Note that the status() method works for all the states and is much simpler than its predecessor before refactoring.

Challenge 22.3

The new status() method returns a slightly different description of a door's state. What's the difference?

A solution appears on page 415.

The new design doesn't change the role of a Door object in receiving state changes from the carousel. But now the Door_2 object simply passes these changes to its current state object:

package com.oozinoz.carousel;
public class Door_2 extends Observable 
    {
    // ... (DoorState variables)

    public void click() 
    {
        state.click();
    }
    public void complete() 
    {
        state.complete();
    }
    protected void setState(DoorState state) 
    {
        this.state = state;
        setChanged();
        notifyObservers();
    }
    public String status() 
    {
        return state.status();
    }
    public void timeout() 
    {
        state.timeout();
    }
}

The click(), complete(), status(), and timeout() methods show the pure polymorphism of this approach. Each of these methods is still a kind of switch. In each case, the operation is fixed, but the class of the receiver—the class of state—varies. The rule of polymorphism is that the method that executes depends on the operation signature and the class of the receiver. What happens when you call click()? The answer depends on the door's state. The code still effectively performs a switch, but by relying on polymorphism, the code is simpler than before.

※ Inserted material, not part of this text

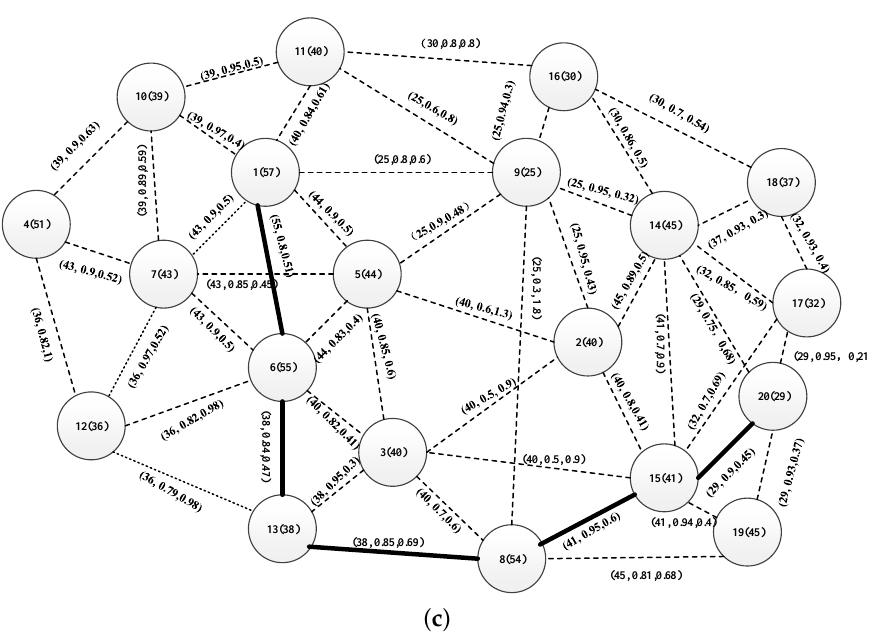
Figure 12. Grid topology ( N nodes), ω 1 = 0.4, ω 2 = 0.3, ω 3 = 0.3. ( a ) N = 10; ( b ) N = 15; ( c ) N = 20.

The setState() method in the Door_2 class is now used by subclasses of DoorState. These subclasses closely resemble their counterparts in the state machine in Figure 22.1. For example, the code for DoorOpen handles calls to click() and timeout(), the two transitions from the Open state in the state machine:

package com.oozinoz.carousel;
public class DoorOpen extends DoorState 
{
    public DoorOpen(Door_2 door) 
    {
        super(door);
    }
    public void click() 
    {
        door.setState(door.STAYOPEN);
    }
    public void timeout() 
    {
        door.setState(door.CLOSING);
    }
}

Challenge 22.4

Write the code for DoorClosing.java.

A solution appears on page 415.

The new design leads to much simpler code, but you might feel a bit dissatisfied that the "constants" that the Door class uses are in fact local variables.